Businessman and lawyer
A Bucknell University undergrad who majored in economics and international relations, Held originally thought he would work for the CIA. Law school intervened, and Held got his juris doctorate from Cornell in 1987. But he has never been one to go solely by the law books.
After a little over six years handling corporate law matters at Baker Botts, a large law firm in Houston, Held became associate general counsel at U.S. Ecology Inc., a hazardous waste disposal and treatment company. That company had a change in management and was moved to Idaho. But Held and the former U.S. Ecology management formed a new business plan to strike out on a new venture.
Aware of the fragmented nature of the HVAC industries, they acquired a slew of companies—many of them mom-and-pop variety—and started American Residential Services in 1995. They were successful in putting together an IPO of that company in 1996, and a 1999 sale based on a $270 million enterprise value.
Right after that transaction closed, Held and a former ARS operations colleague saw another fragmented service industry in need of consolidation—the bank equipment services industry that outfits banks with pneumatic tubes and other systems for the drive-up windows, security systems and ATMs. So they founded Red Hawk Industries in the Denver area, acquiring more than 20 bank equipment service companies in the process, and sold that company to United Technologies in 2006, based on a $140 million enterprise value.
By then, Held had reconnected with an old friend who had become Omega Protein’s CEO. Accepting his offer to take charge of Omega’s legal department, Held cleaned house.
“I believe in finding the absolute smartest and best person you can for every position,” Held says. “Don’t be stingy with pay. True excellence has a price that you must always be willing to pay for. But you will benefit many times over from that excellence.”

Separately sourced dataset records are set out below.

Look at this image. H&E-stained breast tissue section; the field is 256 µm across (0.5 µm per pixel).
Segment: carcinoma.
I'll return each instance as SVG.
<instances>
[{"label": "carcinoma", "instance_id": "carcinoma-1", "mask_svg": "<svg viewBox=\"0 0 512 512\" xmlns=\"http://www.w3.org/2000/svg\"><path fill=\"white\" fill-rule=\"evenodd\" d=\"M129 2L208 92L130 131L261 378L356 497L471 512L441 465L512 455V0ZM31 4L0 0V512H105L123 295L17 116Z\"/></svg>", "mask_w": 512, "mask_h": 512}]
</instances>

“Lawyers should be good business partners and I try to instill that in the people in my department,” he continues. “We actively work on the legal aspects to help decision-makers come to a good business decision.”
As for which end of the business he prefers, he says the two components complement each other, much like the acquisitions Omega Protein has closed on his watch.
“Both business and the pure application of law are fascinating.” Held says. “The legal end is more cerebral and intellectually challenging while the business side is more about practical problem-solving. You have less information when you make decisions on the business side, but the financial rewards are there if you can make the right decisions consistently.”
Those rewards were certainly there with ARS and Red Hawk Industries. And with John Held at its legal helm, Omega Protein may be poised for more rewards in the future.